Quoted passage:
-*-

I like movies.
I grew up during the Dark Ages. They were the grim times before cat videos were available 24/7. Cat videos were then available 0/7.
Social media consisted of papers tacked to a strategically placed bulletin board.
I spent my boyhood in a home with three TV channels and zero TV remotes.
There were three movie theaters within a comfortable driving distance. The Broadway and the Rivoli, which were brick-and-mortar theaters, and the Passion Pit, an outdoor drive-in movie theater.
Home had a lot going for it. Newspapers, radio, books, free food, TV trays and TV dinners. But it wasn’t easy to sneak an arm around a sweetie at home. Theaters were places to give that a shot.
A movie took this slack-jawed yokel’s mind off diagramming sentences or finding the elusive value of x.
Chef Boyardee and Julia Child were the only chefs I’d heard of. I had a limited palate, one meant for over-priced health foods sold at a theater’s concession stand. These included Dots, Bit-O-Honey, Chuckles, Good & Plenty, Jujubes, Jujyfruits, Red Hots and popcorn. I wasn’t a fan of horror movies. They made me hide my head in a popcorn bucket, which required me to buy a bushel-basket-sized one. I preferred a comedy that was a hoot and a half, or period pieces that were time machines wowing me to the 19th power.
I wasn’t aware that I was trying to extract meaning from every moment presented on the big screen. I didn’t need a movie with a moral, but it didn’t hurt. Something simple like eat your vegetables, but I’ve learned from movies.
“If you can dodge a wrench, you can dodge a ball!” is great advice from “Dodgeball: A True Underdog Story.”
In “Ferris Bueller’s Day Off,” Bueller told me, “Life moves pretty fast. If you don’t stop and look around once in a while, you could miss it.”
“It’s not the years, honey. It’s the mileage.” –Indiana Jones, “Raiders of the Lost Ark.”
“If I’m not back in five minutes, just wait longer.” –“Ace Ventura: Pet Detective.”
“What you’ve just said is one of the most insanely idiotic things I have ever heard. At no point in your rambling, incoherent response were you even close to anything that could be considered a rational thought. Everyone in this room is now dumber for having listened to it.” –Principal Max Anderson suggesting thinking before talking in “Billy Madison.”
“According to the map, we’ve only gone 4 inches.” -Jeff Daniels as Harry Dunne in “Dumb and Dumber.”

-*-

Items stored in a collection
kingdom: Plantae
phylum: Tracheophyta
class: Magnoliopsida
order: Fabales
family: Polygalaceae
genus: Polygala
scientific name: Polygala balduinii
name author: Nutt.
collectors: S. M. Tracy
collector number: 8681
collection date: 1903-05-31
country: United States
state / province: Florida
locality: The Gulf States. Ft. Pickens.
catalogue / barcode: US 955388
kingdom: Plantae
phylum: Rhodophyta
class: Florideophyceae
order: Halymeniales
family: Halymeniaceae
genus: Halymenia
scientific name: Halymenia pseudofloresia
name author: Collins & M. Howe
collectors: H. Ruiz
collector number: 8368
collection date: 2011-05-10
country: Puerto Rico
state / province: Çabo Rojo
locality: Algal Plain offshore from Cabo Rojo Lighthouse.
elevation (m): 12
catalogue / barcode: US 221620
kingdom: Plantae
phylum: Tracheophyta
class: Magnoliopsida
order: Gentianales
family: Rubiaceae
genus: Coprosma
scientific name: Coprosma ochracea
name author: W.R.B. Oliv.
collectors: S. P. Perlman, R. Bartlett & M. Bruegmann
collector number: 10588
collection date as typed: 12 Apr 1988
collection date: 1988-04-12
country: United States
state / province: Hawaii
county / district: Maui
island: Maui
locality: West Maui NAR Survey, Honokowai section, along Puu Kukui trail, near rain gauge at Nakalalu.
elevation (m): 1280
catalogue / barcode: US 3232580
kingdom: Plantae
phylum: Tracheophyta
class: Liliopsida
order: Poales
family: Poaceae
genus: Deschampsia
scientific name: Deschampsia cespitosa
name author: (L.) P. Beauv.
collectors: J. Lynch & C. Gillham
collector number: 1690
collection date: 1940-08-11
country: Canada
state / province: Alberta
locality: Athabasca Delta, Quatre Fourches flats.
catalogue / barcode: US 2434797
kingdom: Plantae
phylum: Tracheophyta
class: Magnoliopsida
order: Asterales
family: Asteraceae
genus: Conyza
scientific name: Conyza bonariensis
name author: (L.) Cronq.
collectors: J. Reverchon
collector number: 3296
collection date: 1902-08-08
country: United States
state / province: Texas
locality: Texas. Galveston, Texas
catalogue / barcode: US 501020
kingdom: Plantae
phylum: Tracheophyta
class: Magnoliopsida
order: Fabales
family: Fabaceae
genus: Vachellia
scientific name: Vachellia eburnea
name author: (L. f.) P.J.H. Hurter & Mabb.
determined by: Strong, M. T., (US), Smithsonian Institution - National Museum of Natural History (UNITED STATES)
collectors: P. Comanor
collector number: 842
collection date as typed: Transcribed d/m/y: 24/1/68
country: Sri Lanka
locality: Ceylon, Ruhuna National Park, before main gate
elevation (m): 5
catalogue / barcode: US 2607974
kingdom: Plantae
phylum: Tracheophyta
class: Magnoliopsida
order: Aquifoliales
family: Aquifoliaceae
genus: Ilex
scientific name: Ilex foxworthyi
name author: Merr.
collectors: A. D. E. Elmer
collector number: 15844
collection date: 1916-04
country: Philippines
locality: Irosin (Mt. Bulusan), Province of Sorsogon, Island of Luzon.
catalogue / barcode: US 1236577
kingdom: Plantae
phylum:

-*-

Given task 1:
In the essay about movies, what was the name of the outdoor drive-in theater?
Given task 2:
Please carry the essay about movies forward from its final line.

Exercise response 1:
The Passion Pit.

Exercise response 2:
“Mamma says that alligators are ornery because they’ve got all them teeth, but no toothbrush.” –Bobby Boucher, “The Waterboy.”
“You must pay for everything in this world, one way or another. There is nothing free except the grace of God.”-Mattie Ross, “True Grit.”
“You have to remember that a worm, with very few exceptions, is not a human being.” –Young Frankenstein.
I learned a worthy excuse: “Please. Have mercy. I’ve been wearing the same underwear since Tuesday.” –from Steve Martin playing Neal Page in “Planes, Trains & Automobiles.”
Dean Wormer offered this guidance: “Fat, drunk, and stupid is no way to go through life, son,” in “Animal House.”
Captain Rex Kramer in “Airplane” said, “Listen, and you listen close: flying a plane is no different than riding a bicycle, just a lot harder to put baseball cards in the spokes.”
“I’m not crazy; I’m just colorful.” –“Butch Cassidy and the Sundance Kid.”
“A gold medal is a wonderful thing. But if you’re not enough without one, you’ll never be enough with one.” –“Cool Runnings.”
“You’ll have bad times, but it’ll always wake you up to the good stuff you weren’t paying attention to.” –”Good Will Hunting.”
“There’s no place like home” –Dorothy, “The Wizard of Oz.”
“A laugh can be a very powerful thing. Why, sometimes in life, it’s the only weapon we have.” –“Who Framed Roger Rabbit?’
“I would rather have thirty minutes of wonderful than a lifetime of nothing special.” – “Steel Magnolias.
Thanks to that in-depth training, I did a TV show titled “Movies You Could Watch With Your Mother.”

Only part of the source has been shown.